Des recherches génétiques récentes ont radicalement remodelé notre compréhension de la façon dont les chats domestiques (« Felis catus ») en sont venus à vivre aux côtés des humains. Contrairement aux hypothèses précédentes, les chats n’ont pas été domestiqués aussi tôt qu’on le pensait, et leur propagation à travers le monde a suivi une chronologie beaucoup plus tardive qu’on ne le pensait auparavant. L’étude révèle que les chats sont originaires d’Afrique du Nord et se sont dispersés en Europe et en Asie de l’Est au cours des 2 000 dernières années, plutôt que d’avoir été introduits en Europe dès 9 600 avant JC.

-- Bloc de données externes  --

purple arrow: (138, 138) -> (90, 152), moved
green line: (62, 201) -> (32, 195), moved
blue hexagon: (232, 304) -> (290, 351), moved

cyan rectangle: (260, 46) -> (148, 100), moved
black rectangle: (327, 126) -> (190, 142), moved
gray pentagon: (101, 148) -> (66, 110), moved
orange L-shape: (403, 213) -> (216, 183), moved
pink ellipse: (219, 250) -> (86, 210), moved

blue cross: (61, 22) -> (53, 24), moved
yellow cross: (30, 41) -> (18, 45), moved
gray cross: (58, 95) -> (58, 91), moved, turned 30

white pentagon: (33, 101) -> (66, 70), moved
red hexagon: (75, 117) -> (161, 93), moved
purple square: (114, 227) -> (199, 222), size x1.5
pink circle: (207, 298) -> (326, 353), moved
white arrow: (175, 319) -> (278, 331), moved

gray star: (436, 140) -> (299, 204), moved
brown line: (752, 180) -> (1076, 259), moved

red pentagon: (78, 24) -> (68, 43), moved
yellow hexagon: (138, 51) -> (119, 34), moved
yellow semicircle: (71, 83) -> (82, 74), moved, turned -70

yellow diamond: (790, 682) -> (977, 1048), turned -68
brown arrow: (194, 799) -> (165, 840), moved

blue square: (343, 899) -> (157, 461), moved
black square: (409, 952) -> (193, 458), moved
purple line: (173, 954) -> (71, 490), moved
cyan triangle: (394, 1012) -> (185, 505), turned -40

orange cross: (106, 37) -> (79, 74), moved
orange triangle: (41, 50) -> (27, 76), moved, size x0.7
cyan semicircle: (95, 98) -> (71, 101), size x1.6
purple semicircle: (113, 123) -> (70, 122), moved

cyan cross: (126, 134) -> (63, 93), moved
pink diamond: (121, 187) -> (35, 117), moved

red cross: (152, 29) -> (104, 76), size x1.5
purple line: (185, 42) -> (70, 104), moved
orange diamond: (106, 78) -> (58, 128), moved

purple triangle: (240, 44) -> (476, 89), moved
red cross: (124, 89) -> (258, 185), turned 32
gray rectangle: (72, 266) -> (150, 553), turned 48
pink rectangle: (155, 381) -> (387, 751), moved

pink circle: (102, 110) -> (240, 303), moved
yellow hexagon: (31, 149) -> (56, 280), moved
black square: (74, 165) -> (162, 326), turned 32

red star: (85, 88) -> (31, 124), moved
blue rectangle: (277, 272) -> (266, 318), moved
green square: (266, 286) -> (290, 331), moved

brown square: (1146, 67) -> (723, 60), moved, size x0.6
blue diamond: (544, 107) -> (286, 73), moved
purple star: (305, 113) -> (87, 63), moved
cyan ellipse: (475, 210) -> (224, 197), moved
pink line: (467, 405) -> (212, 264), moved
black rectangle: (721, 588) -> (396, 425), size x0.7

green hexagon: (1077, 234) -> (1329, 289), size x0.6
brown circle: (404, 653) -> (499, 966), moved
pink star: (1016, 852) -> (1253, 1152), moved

Le voyage du chat sauvage d’Afrique vers l’Europe
Une équipe dirigée par Claudio Ottoni de l’Université de Rome Tor Vergata a analysé plus de 225 spécimens de chats anciens provenant de sites archéologiques d’Europe et de Turquie. En obtenant 70 génomes anciens, ils ont retracé l’arrivée de chats sauvages africains génétiquement identifiables (« Felis lybica lybica ») en Europe jusqu’au deuxième siècle après JC, plus précisément en Sardaigne, en Italie. Avant cela, tous les restes de félins européens étaient identifiés comme étant des chats sauvages européens (« Felis silvestris »). Cela signifie que la domestication des chats en Europe est un processus beaucoup plus récent qu’on ne le pensait auparavant.
La recherche suggère que les civilisations méditerranéennes ont joué un rôle déterminant dans la propagation des chats sauvages africains, avec au moins deux populations distinctes impliquées. Un groupe s’est établi en Sardaigne, devenant la base génétique des chats sauvages sardes modernes, tandis que l’autre a finalement donné naissance aux chats domestiques modernes. Ottoni note que l’adaptabilité du chat aux environnements humains a été la clé de son succès :
« Au début du processus de domestication, les chats étaient probablement très doués pour s’adapter à l’environnement humain… leur plasticité écologique leur a permis de réussir. »
La route de la soie et les chats en Asie de l’Est
Pendant ce temps, en Asie de l’Est, une histoire distincte mais tout aussi intrigante s’est déroulée. Une étude menée par Shu-Jin Luo de l’Université de Pékin a examiné des restes félins s’étendant sur plus de 5 000 ans en Chine. Étonnamment, les premiers chats étroitement associés aux humains n’étaient pas du tout des chats domestiques, mais des chats léopards (Prionailurus bengalensis), un petit chat sauvage originaire de la région. Ces chats ont vécu aux côtés des humains pendant plus de 3 500 ans, probablement attirés par les rongeurs, mais jamais véritablement domestiqués.
Les vrais chats domestiques ne sont arrivés en Chine qu’il y a environ 1 300 ans, sous la dynastie Tang. Les preuves génétiques relient clairement ces chats à des populations du Moyen-Orient et d’Asie centrale, amenées le long de la Route de la Soie par les commerçants. Malgré une longue relation commensale, les chats léopards n’ont finalement pas réussi à être domestiqués et se sont retirés dans leurs habitats naturels.
La réponse de Luo aux questions courantes sur le fait de garder les chats léopards comme animaux de compagnie est directe :
« Nos ancêtres l’ont essayé pendant plus de 3000 ans, et ils ont échoué. »
Pourquoi c’est important
Ces résultats soulignent que la domestication n’est pas toujours un processus simple. Le succès des chats domestiques n’était pas une fatalité ; cela dépendait de lignées génétiques spécifiques, des conditions environnementales et des interactions humaines. Les expériences contrastées des chats sauvages d’Afrique et des chats léopards mettent en évidence la manière dont différentes espèces réagissent aux pressions de la domestication. Cette recherche souligne également que les délais de domestication peuvent être considérablement modifiés par de nouvelles preuves génétiques, remettant en question les hypothèses de longue date sur les relations homme-animal.
En conclusion, l’histoire d’origine des chats domestiques est beaucoup plus nuancée qu’on ne le pensait auparavant. L’analyse génétique révèle une propagation relativement récente de l’Afrique du Nord à l’Europe et à l’Asie de l’Est, façonnée par les routes commerciales, l’adaptation écologique et l’échec ultime des autres espèces à s’intégrer pleinement dans les sociétés humaines.